:: Exercise inputs ::
━━━━━━━━━━━━━━━━

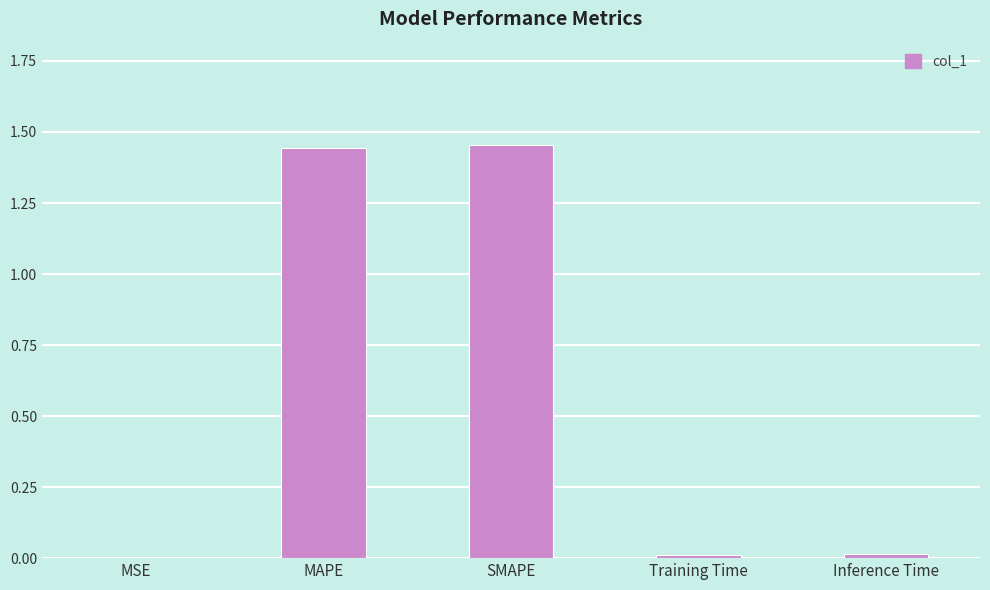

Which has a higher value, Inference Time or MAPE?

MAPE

━━━━━━━━━━━━━━━━

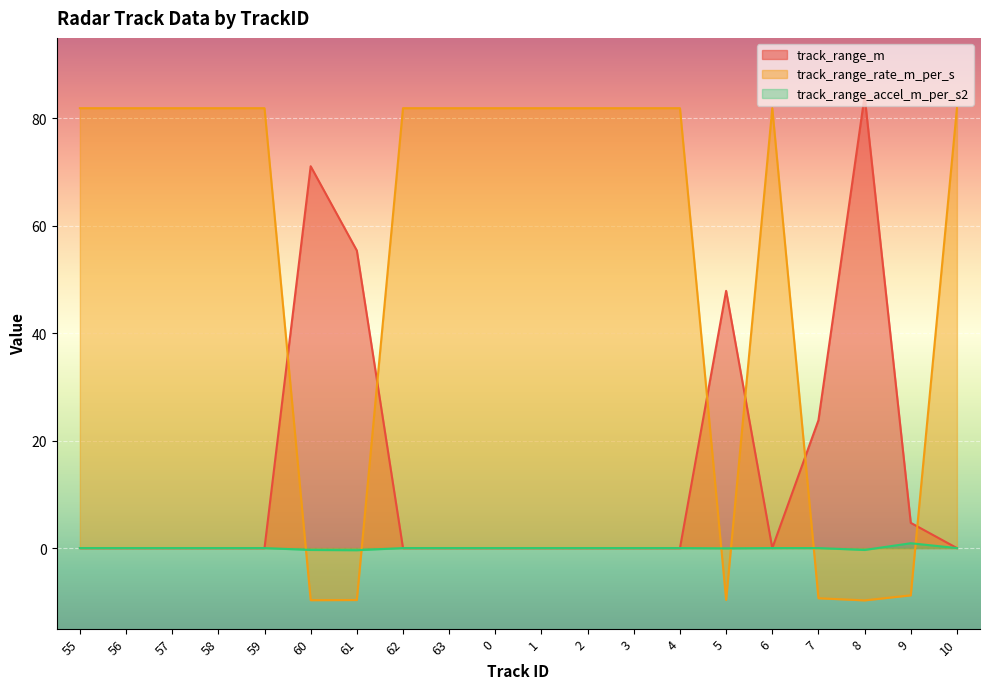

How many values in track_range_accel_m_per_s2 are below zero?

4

━━━━━━━━━━━━━━━━

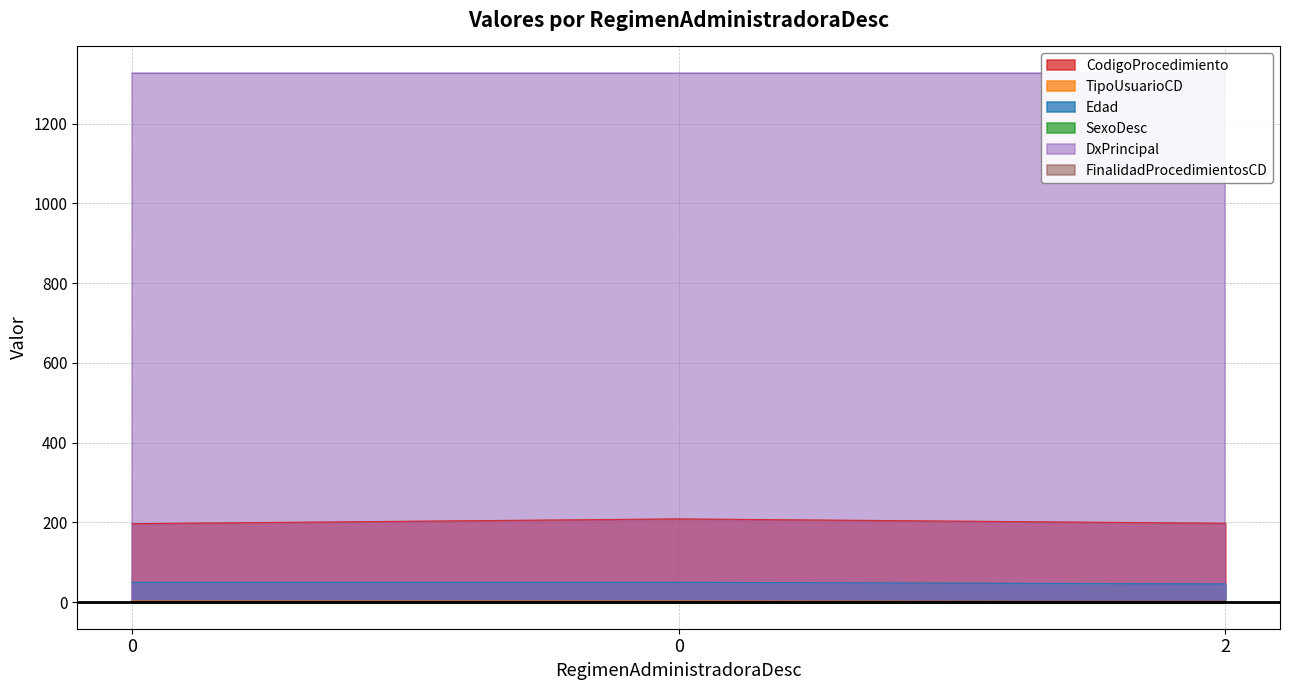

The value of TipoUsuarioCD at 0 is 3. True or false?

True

━━━━━━━━━━━━━━━━

:: Exercise ::
Find each line in the entries above that contains the word "True" and copy those lines.

:: Exercise response ::
The value of TipoUsuarioCD at 0 is 3. True or false?
True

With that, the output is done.